As reported earlier this week in this blog, small business lending could be down due to SMB owners using personal lines of credit for necessary expenditures. That could also explain a recent report that suggests while late payments are down, credit card debt is on the rise.
According to the Associated Press, the average credit card borrower debt rose 6 percent last quarter from the second quarter of 2011. This could be seen as a positive sign for the economy, as consumer confidence could be growing and, given the fact that many small businesses are turning to personal lines of credit, SMB spending could also be on the rise.
Additional signs for optimism include the fact that overdue payments are on the decline. According to the AP, the rate of payments at least 90 days overdue last quarter was 0.63 percent. This is the lowest it has been since hitting 0.61 percent in 1994.

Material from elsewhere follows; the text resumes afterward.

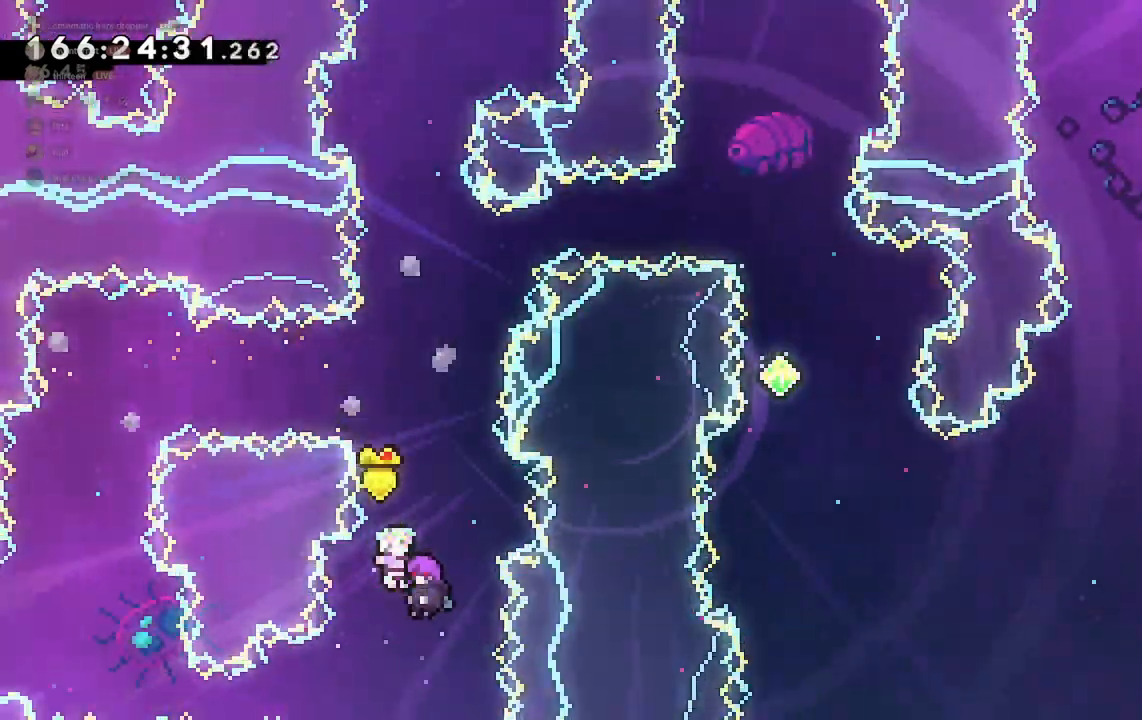
{"keys": ["w"], "events": []}
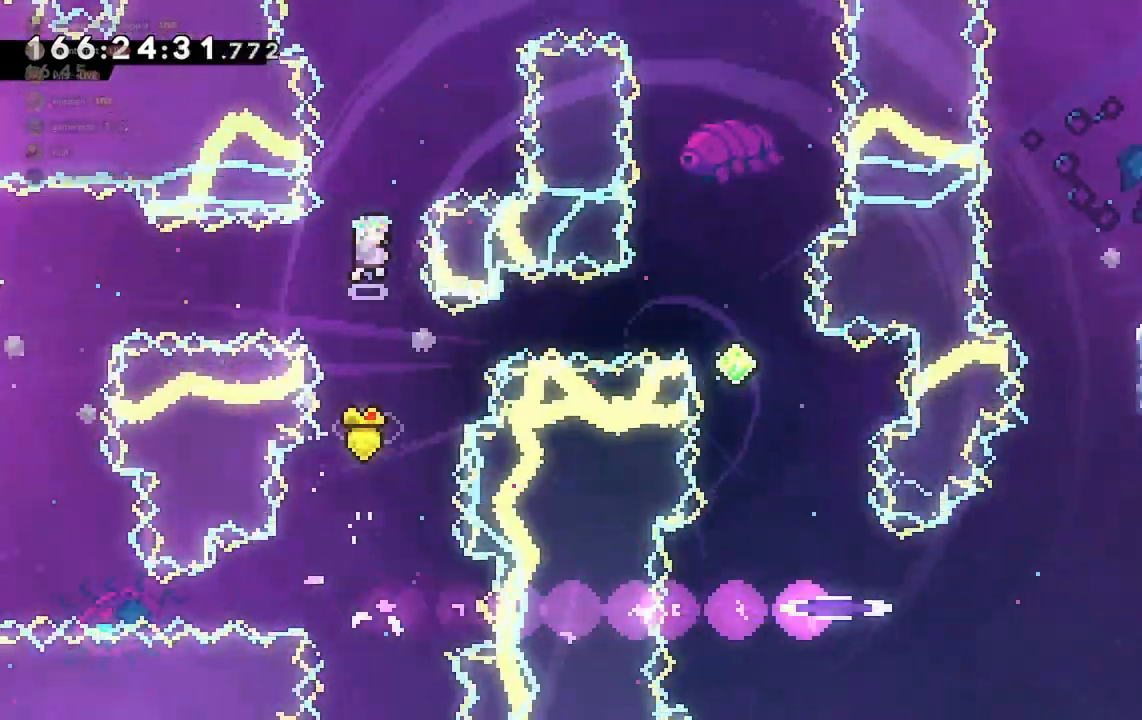
{"keys": ["d", "dash", "w"], "events": [[100, "d", "down"], [167, "dash", "down"]]}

During the recession, highlighted by the financial crisis of 2008, small businesses found themselves strapped for cash and spending decreased. Rather than increasing their debt, these companies opted to preserve their credit, focus on paying off loans and stay afloat by cutting costs. However, businesses can only survive for so long on this platform. Companies need money to grow and to innovate, and if manageable debt is increasing, that is a good sign for the immediate future.
However, some suggest that banks may be falling back into old habits by making similar mistakes. Ezra Becker, VP at TransUntion's financial services business unit, told the AP that non-prime borrowers are receiving inappropriate lines of credit, as they did in the early 2000s, and that history could repeat itself again.
"The credit pie is bigger and non-prime consumers are getting a bigger slice of that pie," Becker said.
Either way, merchants must be prepared for increased business spending. Regardless of the financial responsibility of those receiving increased credit lines, statistics show that buyers are being more responsible with their credit and expect efficient payment processing in order to keep up improving credit scores. Working with a B2B payments consultant can allow merchants to gain the tools needed for fast and easy processing.